The polymer acrylics will make the product a lot more waterproof than it would have been without it, though.


  1. Richie L. says:

    Thank you for posting this! I’ve got a tufa project I want to try but have been holding off since I knew I ought to put something extra into the recipe to make it stronger, but wasn’t sure what.

  2. Claudia says:

    You’re very welcome! Good luck and I wish you success with your project.

  3. What can I add to hypertufa mix to make it act more like clay?

  4. Claudia Brownlie says:

    Hi Susan: You would be defeating the entire purpose of using a hypertufa recipe if you want a clay-like material.

  5. Christine says:

    Is there any difference between an acrylic concrete fortifier and a concrete plasticizer? I’ve made a few hypertufa planters in the past without any additives, they’ve all been outside exposed to the elements & are all over 10 years old. Other than some chipping around the top edge they have all held up, but I’m wanting to start making bigger pieces, and some tufa mushrooms, so I feel I ought to add something to improve strength. Any words of wisdom & advice from someone with more experience would be appreciated.

  6. Christine says:

    As an FYI, if this makes any difference to the answer to my above posted question, I live in central Illinois, USDA zone 5. The projects I’d like to make will sit out all year. My winters are highly variable anymore as far as freezing temps, snowfall etc.

  7. Claudia Brownlie says:

    Hi Christine: First, congratulations on your success with making long-lasting hypertufa planters. I think you’ve figured out by now that the minimal chipping around edges is something that can’t really be avoided for objects left outside for many years in freeze/thaw conditions.
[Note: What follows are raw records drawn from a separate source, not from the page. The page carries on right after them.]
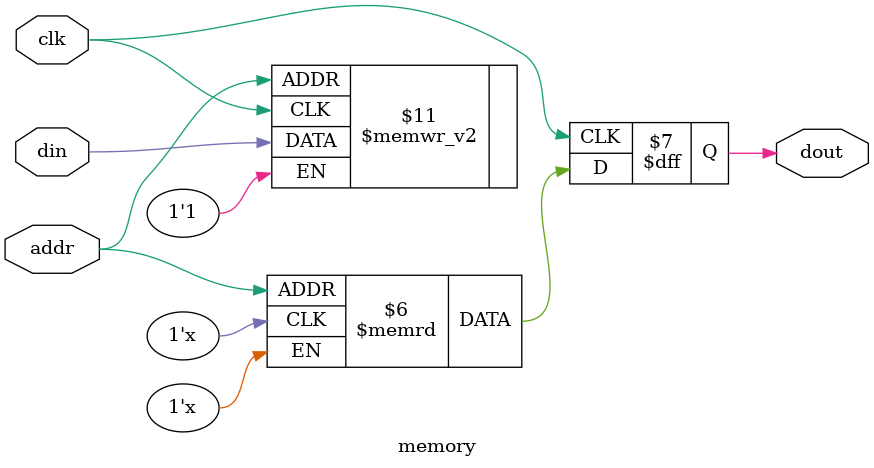
<source format=v>
module memory(clk,addr,din,dout);

parameter wordSize=1;
parameter addressSize=1;

input addr,clk;
input [wordSize-1:0] din;
output reg [wordSize-1:0] dout;
reg [wordSize-1:0] mem[0:(1<<addressSize)-1];

always @(posedge clk) begin
	mem[addr] <= din;
	dout <= mem[addr];
end
endmodule

</source>
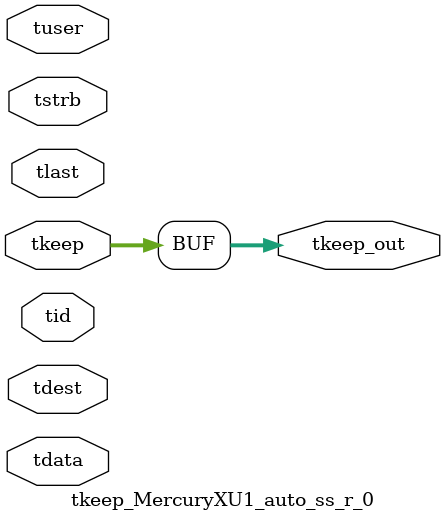
<source format=v>


`timescale 1ps/1ps

module tkeep_MercuryXU1_auto_ss_r_0 #
(
parameter C_S_AXIS_TDATA_WIDTH = 32,
parameter C_S_AXIS_TUSER_WIDTH = 0,
parameter C_S_AXIS_TID_WIDTH   = 0,
parameter C_S_AXIS_TDEST_WIDTH = 0,
parameter C_M_AXIS_TDATA_WIDTH = 32
)
(
input  [(C_S_AXIS_TDATA_WIDTH == 0 ? 1 : C_S_AXIS_TDATA_WIDTH)-1:0     ] tdata,
input  [(C_S_AXIS_TUSER_WIDTH == 0 ? 1 : C_S_AXIS_TUSER_WIDTH)-1:0     ] tuser,
input  [(C_S_AXIS_TID_WIDTH   == 0 ? 1 : C_S_AXIS_TID_WIDTH)-1:0       ] tid,
input  [(C_S_AXIS_TDEST_WIDTH == 0 ? 1 : C_S_AXIS_TDEST_WIDTH)-1:0     ] tdest,
input  [(C_S_AXIS_TDATA_WIDTH/8)-1:0 ] tkeep,
input  [(C_S_AXIS_TDATA_WIDTH/8)-1:0 ] tstrb,
input                                                                    tlast,
output [(C_M_AXIS_TDATA_WIDTH/8)-1:0 ] tkeep_out
);

assign tkeep_out = {tkeep[3:0]};

endmodule


</source>
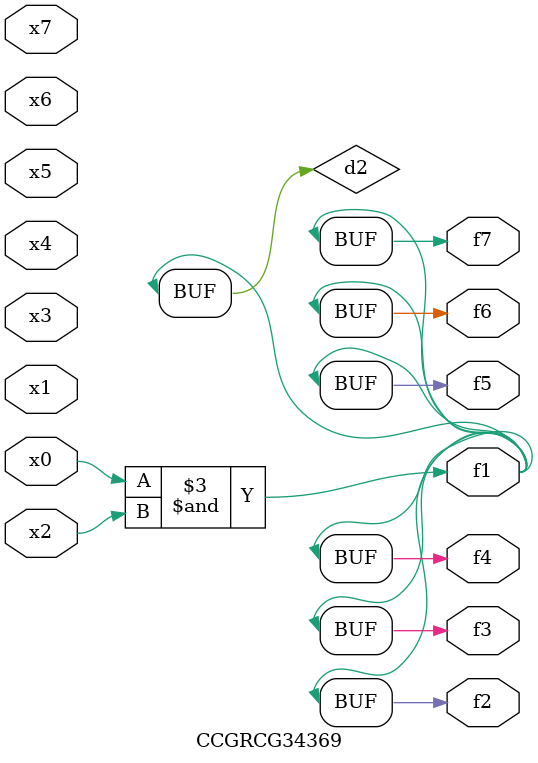
<source format=v>
module CCGRCG34369(
	input x0, x1, x2, x3, x4, x5, x6, x7,
	output f1, f2, f3, f4, f5, f6, f7
);

	wire d1, d2;

	nor (d1, x3, x6);
	and (d2, x0, x2);
	assign f1 = d2;
	assign f2 = d2;
	assign f3 = d2;
	assign f4 = d2;
	assign f5 = d2;
	assign f6 = d2;
	assign f7 = d2;
endmodule

</source>
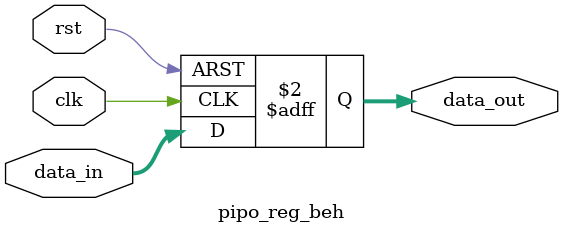
<source format=v>
module pipo_reg_beh (
    input clk,
    input rst,
    input [3:0] data_in,
    output reg [3:0] data_out
);

always @(posedge clk or posedge rst) begin
    if (rst)
        data_out <= 4'b0000;
    else
        data_out <= data_in;
end

endmodule
</source>
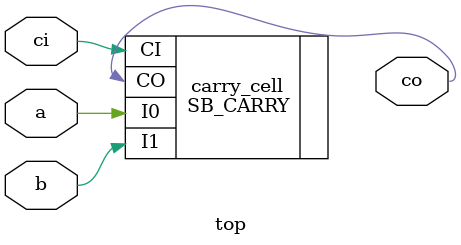
<source format=v>
module top (input a, b, ci, output co);
	SB_CARRY carry_cell (
		.I0(a),
		.I1(b),
		.CI(ci),
		.CO(co)
	);
endmodule

</source>
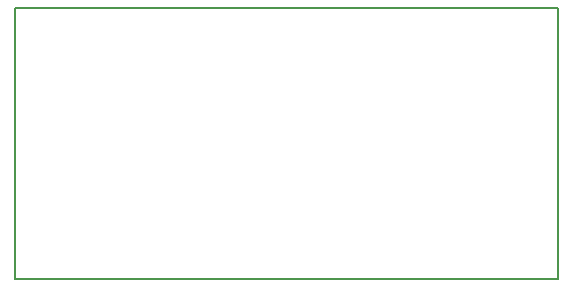
<source format=gm1>
G04 #@! TF.GenerationSoftware,KiCad,Pcbnew,5.0.0-rc2-unknown-r13164-44c1f578*
G04 #@! TF.CreationDate,2018-07-01T17:53:07+03:00*
G04 #@! TF.ProjectId,nixie-ps,6E697869652D70732E6B696361645F70,rev?*
G04 #@! TF.SameCoordinates,Original*
G04 #@! TF.FileFunction,Profile,NP*
%FSLAX46Y46*%
G04 Gerber Fmt 4.6, Leading zero omitted, Abs format (unit mm)*
G04 Created by KiCad (PCBNEW 5.0.0-rc2-unknown-r13164-44c1f578) date Sun Jul  1 17:53:07 2018*
%MOMM*%
%LPD*%
G01*
G04 APERTURE LIST*
%ADD10C,0.150000*%
G04 APERTURE END LIST*
D10*
X97000000Y-122000000D02*
X97000000Y-99000000D01*
X143000000Y-122000000D02*
X97000000Y-122000000D01*
X143000000Y-99000000D02*
X143000000Y-122000000D01*
X97000000Y-99000000D02*
X143000000Y-99000000D01*
M02*

</source>
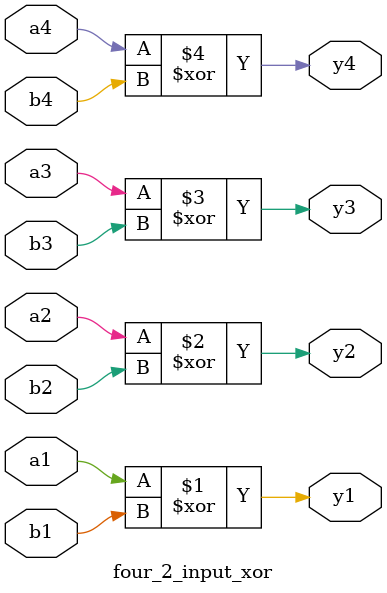
<source format=v>
`timescale 1ns / 1ps

module four_2_input_xor #(parameter DELAY = 10)(
    input wire a1,b1,a2,b2,a3,b3,a4,b4,
    output wire y1,y2,y3,y4
    );
 
    xor #DELAY (y1,a1,b1);
    xor #DELAY (y2,a2,b2);
    xor #DELAY (y3,a3,b3);
    xor #DELAY (y4,a4,b4);   
    
endmodule

</source>
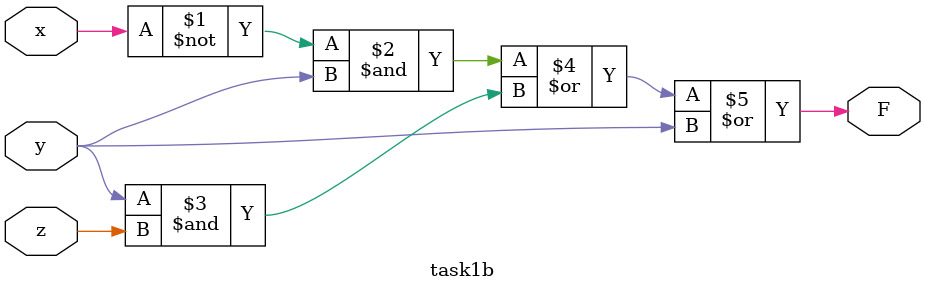
<source format=v>
module task1b (F,x,y,z);
  input x,y,z;
  output F;
  assign F = (~x & y) | (y & z) | y;
endmodule

</source>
    In trying to explain the difference (which there is) between an an acrylic concrete fortifier vs. a concrete plasticizer, how about the following to explain:

    Concrete acrylic fortifier is an acrylic resin admixture designed to enhance bonding and water resistance of concrete patching materials, stucco, surface bonding cement, thin-set mortars and tile grouts.

    Concrete plasticizer will reduce water consumption, helps to increase the consistency of the wet concrete, has leveling capabilities, increases the initial and final strength and density of concrete, will reduce shrinkage, and also the increases the permeability of concrete and cement-based materials.

    So, since you said, “…I feel I ought to add something to improve strength” I will wager you should try working with a plasticizer, as that product supposedly helps to increase the final strength.

    I would, as I always suggest to folks, to first make a small hypertufa object using the plasticizer to get the hang of working with it in the recipe mixture, plus so you will be assured that all is well throughout the entire process. And also so that you know your object cures properly, etc. And also, keep good notes on the ratios of every ingredient you use. I think you already know that will come in handy for future projects.

    I hope this information has helped you. Good luck with your bigger hypertufa projects! 🙂

  8. Claudia Brownlie says:

    Sounds like you’ve already mastered making ‘tufa objects that can withstand your environment – you said you’ve got items that have been left outside for over 10 years, so … this being said, I really don’t think there is anything else i can add to my other reply that will shed more insight.